Please reproduce the lines below word for word, leaving out the pictures.

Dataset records
■ ■ ■
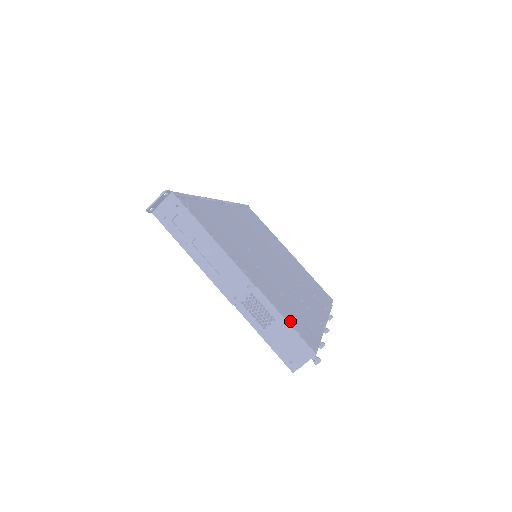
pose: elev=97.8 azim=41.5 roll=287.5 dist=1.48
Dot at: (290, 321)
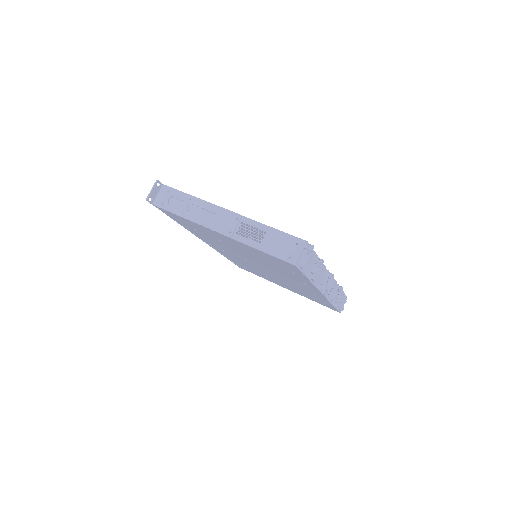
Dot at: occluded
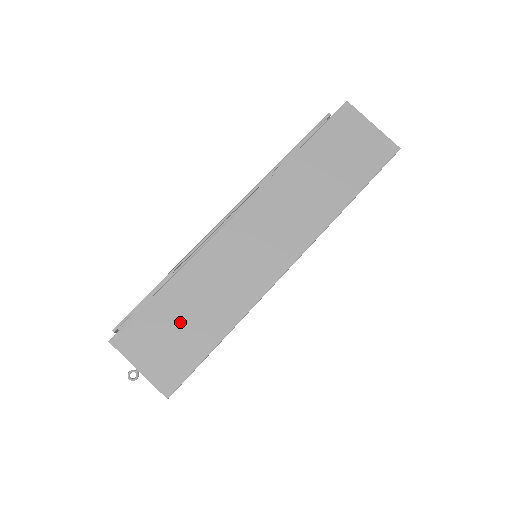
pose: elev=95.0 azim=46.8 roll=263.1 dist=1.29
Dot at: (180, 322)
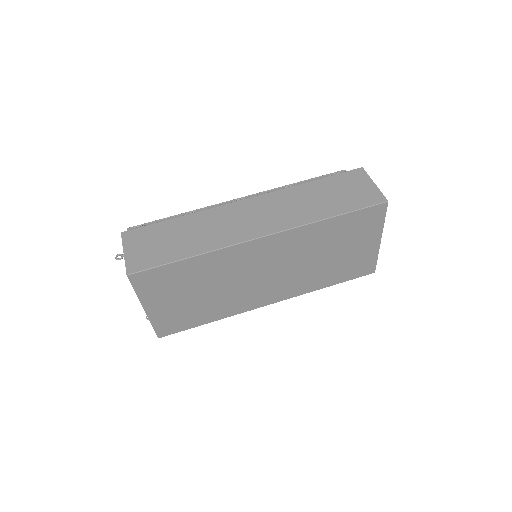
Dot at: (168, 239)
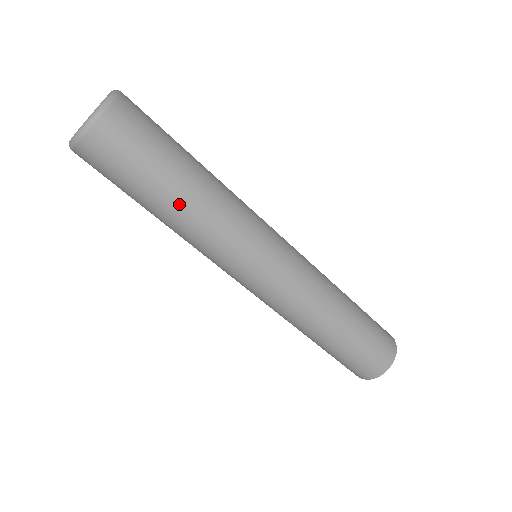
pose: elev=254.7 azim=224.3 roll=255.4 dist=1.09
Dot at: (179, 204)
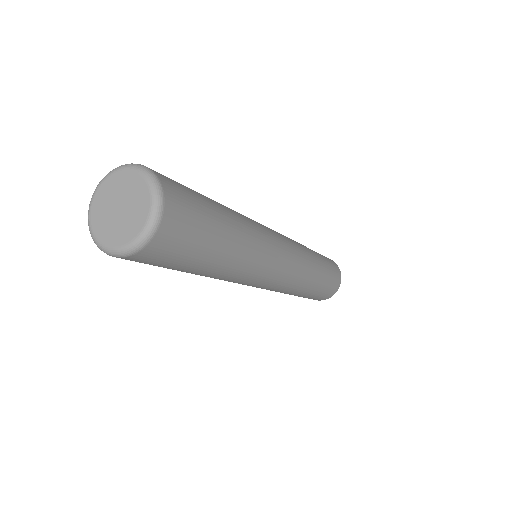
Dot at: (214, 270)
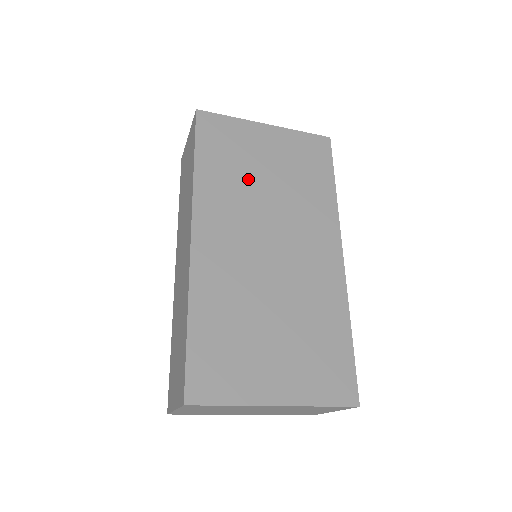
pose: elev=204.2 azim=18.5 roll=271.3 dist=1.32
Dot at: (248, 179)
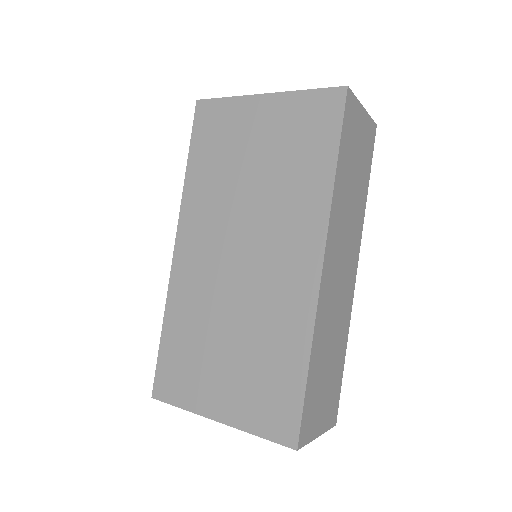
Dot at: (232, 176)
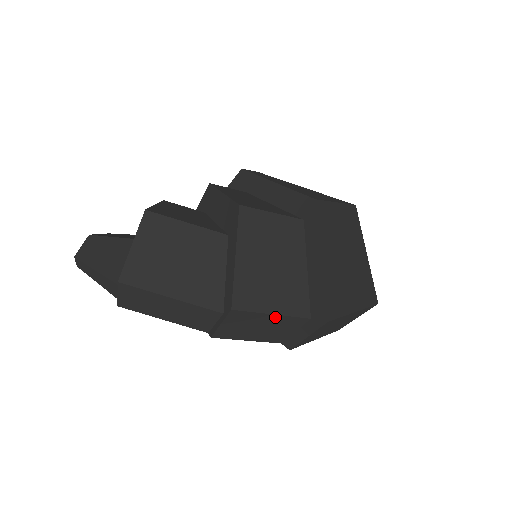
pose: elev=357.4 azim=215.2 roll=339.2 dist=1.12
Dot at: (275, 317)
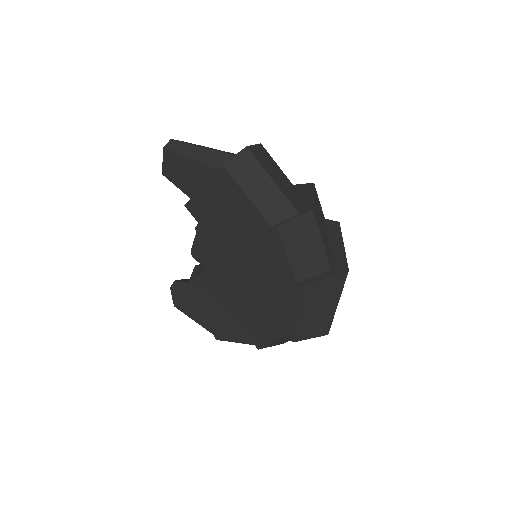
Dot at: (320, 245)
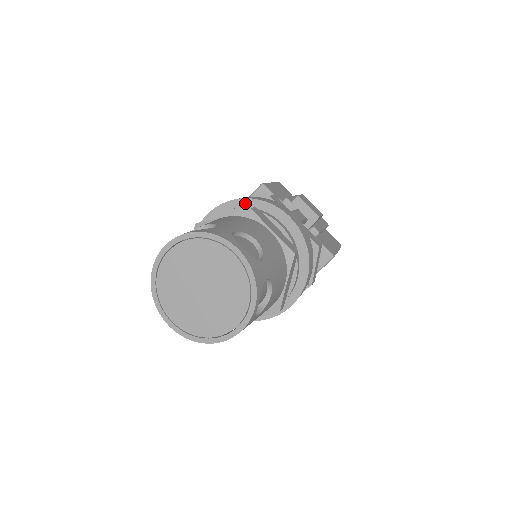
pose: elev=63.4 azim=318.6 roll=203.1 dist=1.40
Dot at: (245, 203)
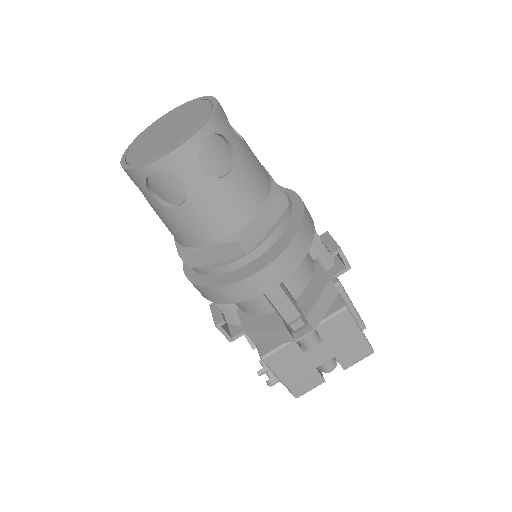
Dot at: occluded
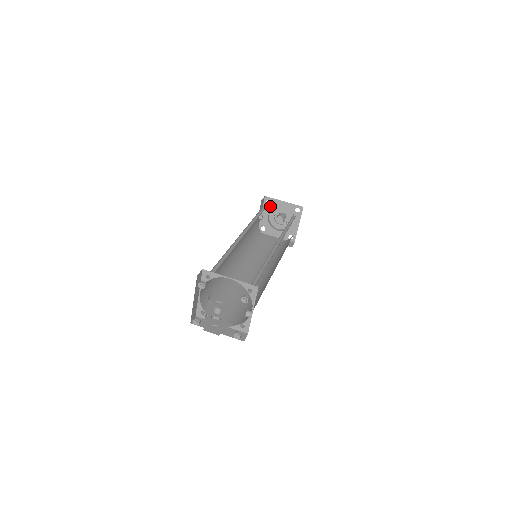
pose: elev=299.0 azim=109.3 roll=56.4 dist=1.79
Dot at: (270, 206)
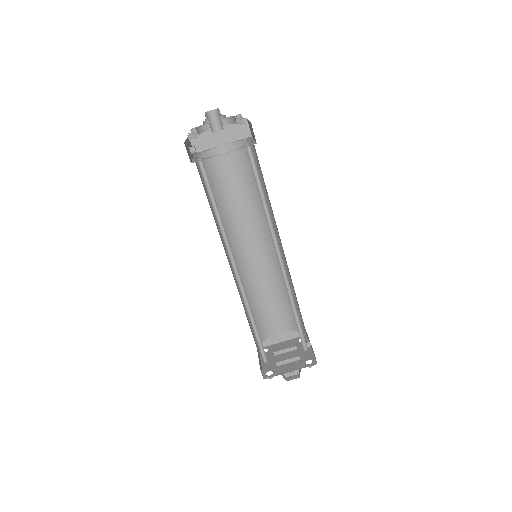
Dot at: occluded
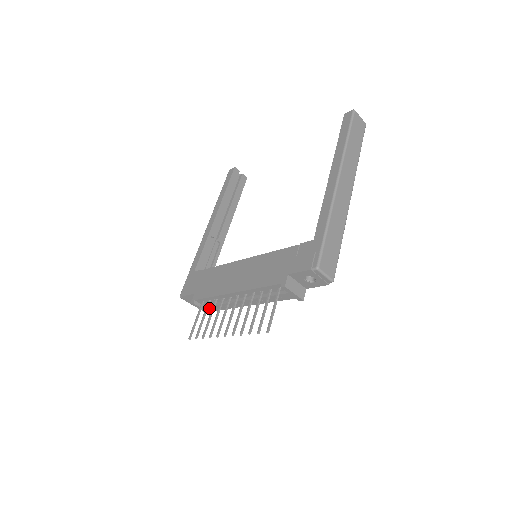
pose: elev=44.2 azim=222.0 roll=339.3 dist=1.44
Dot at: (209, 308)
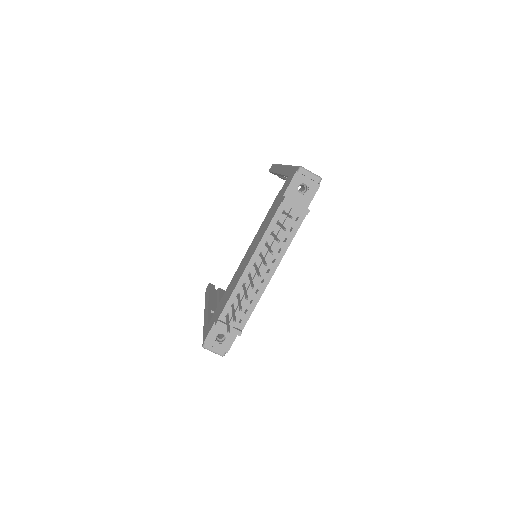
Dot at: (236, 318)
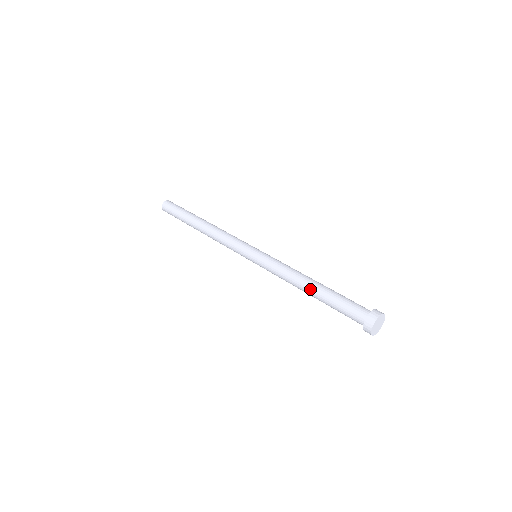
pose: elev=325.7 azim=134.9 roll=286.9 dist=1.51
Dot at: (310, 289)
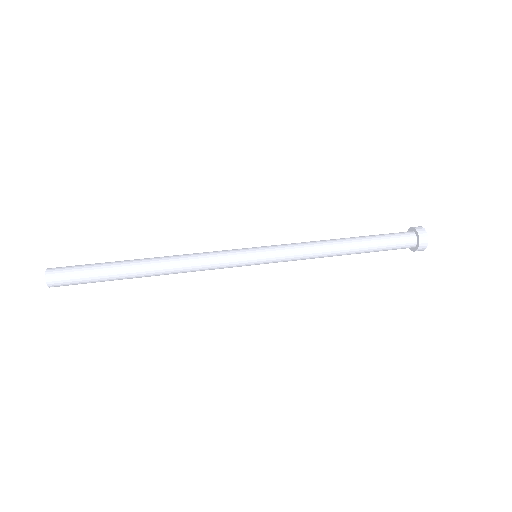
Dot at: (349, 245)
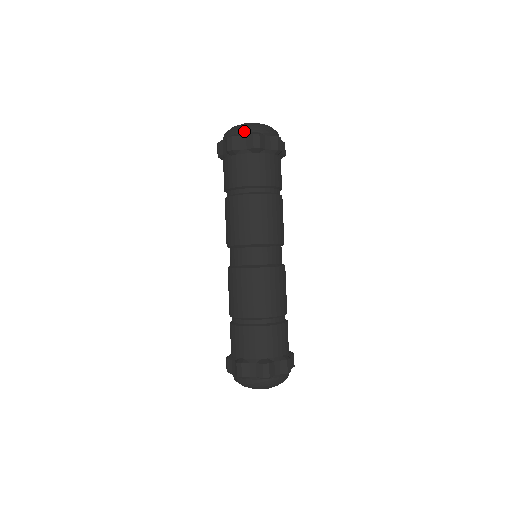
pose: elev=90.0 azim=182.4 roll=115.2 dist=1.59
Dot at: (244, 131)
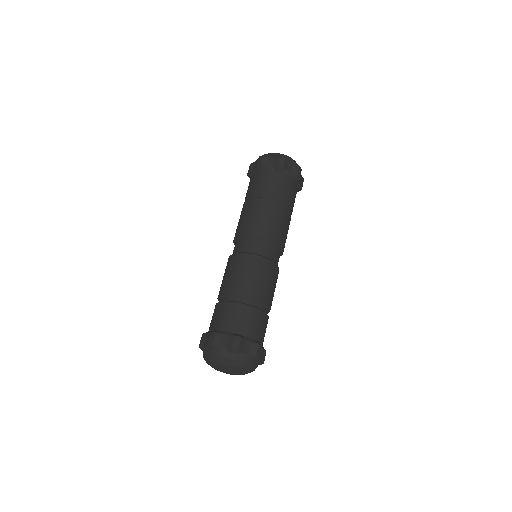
■ ■ ■
# [PROBLEM SOLUTION]
pose: elev=97.8 azim=41.5 roll=287.5 dist=1.48
Dot at: (290, 321)
Dot at: occluded
pose: elev=95.0 azim=46.8 roll=263.1 dist=1.29
Dot at: (180, 322)
Dot at: (168, 239)
pose: elev=254.7 azim=224.3 roll=255.4 dist=1.09
Dot at: (179, 204)
Dot at: (214, 270)
pose: elev=204.2 azim=18.5 roll=271.3 dist=1.32
Dot at: (248, 179)
Dot at: (232, 176)
pose: elev=357.4 azim=215.2 roll=339.2 dist=1.12
Dot at: (275, 317)
Dot at: (320, 245)
pose: elev=63.4 azim=318.6 roll=203.1 dist=1.40
Dot at: (245, 203)
Dot at: occluded
pose: elev=299.0 azim=109.3 roll=56.4 dist=1.79
Dot at: (270, 206)
Dot at: occluded
pose: elev=44.2 azim=222.0 roll=339.3 dist=1.44
Dot at: (209, 308)
Dot at: (236, 318)
pose: elev=325.7 azim=134.9 roll=286.9 dist=1.51
Dot at: (310, 289)
Dot at: (349, 245)
pose: elev=90.0 azim=182.4 roll=115.2 dist=1.59
Dot at: (244, 131)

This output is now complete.